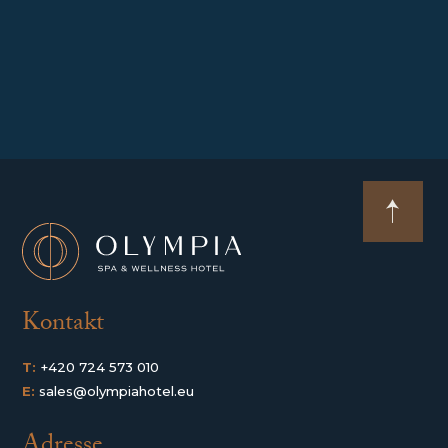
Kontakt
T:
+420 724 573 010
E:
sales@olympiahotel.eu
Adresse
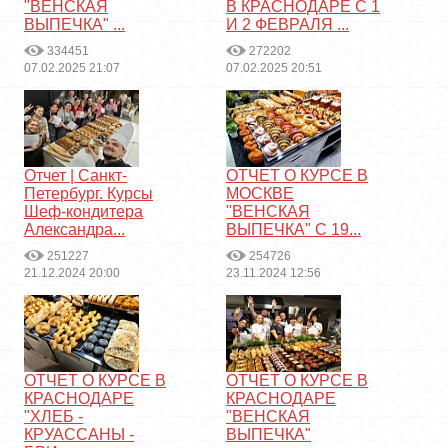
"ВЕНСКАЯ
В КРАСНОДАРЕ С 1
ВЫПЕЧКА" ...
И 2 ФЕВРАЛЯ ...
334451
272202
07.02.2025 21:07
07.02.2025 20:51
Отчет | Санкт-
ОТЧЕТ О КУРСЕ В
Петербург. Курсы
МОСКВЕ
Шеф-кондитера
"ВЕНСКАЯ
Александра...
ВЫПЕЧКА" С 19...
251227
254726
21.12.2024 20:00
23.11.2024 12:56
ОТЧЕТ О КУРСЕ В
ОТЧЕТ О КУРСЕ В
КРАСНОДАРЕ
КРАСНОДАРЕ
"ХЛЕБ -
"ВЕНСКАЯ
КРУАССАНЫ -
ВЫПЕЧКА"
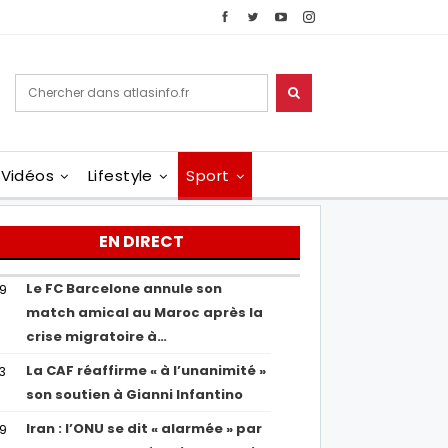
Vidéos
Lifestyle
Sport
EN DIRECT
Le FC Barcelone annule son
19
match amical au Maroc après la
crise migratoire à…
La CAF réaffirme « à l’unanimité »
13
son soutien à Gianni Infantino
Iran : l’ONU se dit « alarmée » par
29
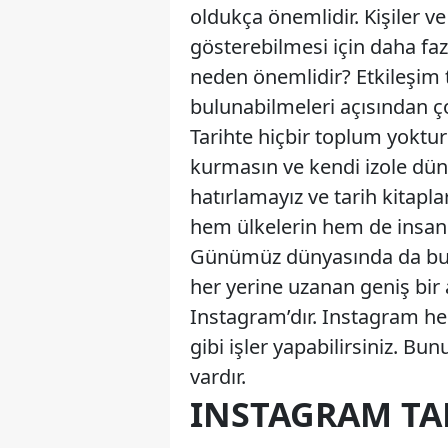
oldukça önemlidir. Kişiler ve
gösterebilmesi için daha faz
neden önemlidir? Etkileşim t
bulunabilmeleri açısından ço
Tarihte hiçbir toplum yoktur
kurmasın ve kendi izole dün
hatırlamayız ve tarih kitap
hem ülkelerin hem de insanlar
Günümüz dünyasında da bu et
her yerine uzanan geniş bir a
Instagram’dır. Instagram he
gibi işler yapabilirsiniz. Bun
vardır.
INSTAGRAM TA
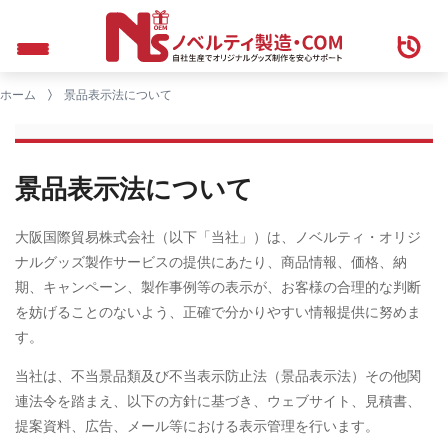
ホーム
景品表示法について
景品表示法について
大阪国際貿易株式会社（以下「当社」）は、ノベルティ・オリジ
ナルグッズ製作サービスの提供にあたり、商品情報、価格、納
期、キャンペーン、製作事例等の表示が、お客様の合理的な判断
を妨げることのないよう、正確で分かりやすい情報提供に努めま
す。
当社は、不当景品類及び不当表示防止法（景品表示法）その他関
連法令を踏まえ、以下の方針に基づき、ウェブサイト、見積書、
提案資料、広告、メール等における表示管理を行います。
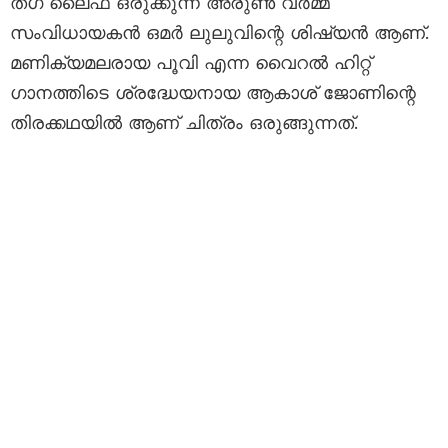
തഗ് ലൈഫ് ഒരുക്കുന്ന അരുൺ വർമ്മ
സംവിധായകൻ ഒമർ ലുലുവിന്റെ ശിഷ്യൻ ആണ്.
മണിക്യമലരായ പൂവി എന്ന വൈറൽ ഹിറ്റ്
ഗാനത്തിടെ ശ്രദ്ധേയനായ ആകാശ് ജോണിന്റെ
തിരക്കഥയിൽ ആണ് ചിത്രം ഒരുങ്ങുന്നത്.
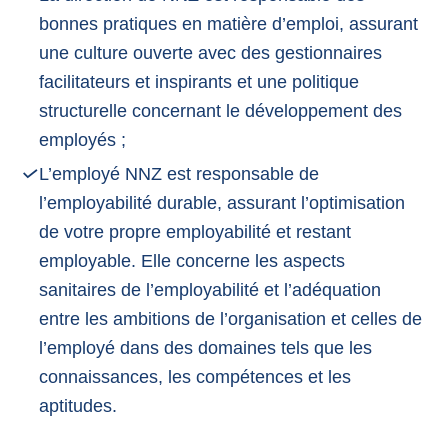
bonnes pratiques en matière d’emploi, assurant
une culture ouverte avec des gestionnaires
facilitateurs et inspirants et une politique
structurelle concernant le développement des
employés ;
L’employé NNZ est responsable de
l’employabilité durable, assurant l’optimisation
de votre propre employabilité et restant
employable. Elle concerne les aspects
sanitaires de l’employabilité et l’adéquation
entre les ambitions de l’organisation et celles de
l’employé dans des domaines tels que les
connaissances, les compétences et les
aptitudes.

What is required: Take the material above from the line containing "son soutien à Gianni Infantino" up to and including the line containing "hatırlamayız ve tarih kitap" and retype it exactly, without any pictures.

Written answer:
son soutien à Gianni Infantino
Iran : l’ONU se dit « alarmée » par
29
oldukça önemlidir. Kişiler ve
gösterebilmesi için daha faz
neden önemlidir? Etkileşim t
bulunabilmeleri açısından ço
Tarihte hiçbir toplum yoktur
kurmasın ve kendi izole dün
hatırlamayız ve tarih kitap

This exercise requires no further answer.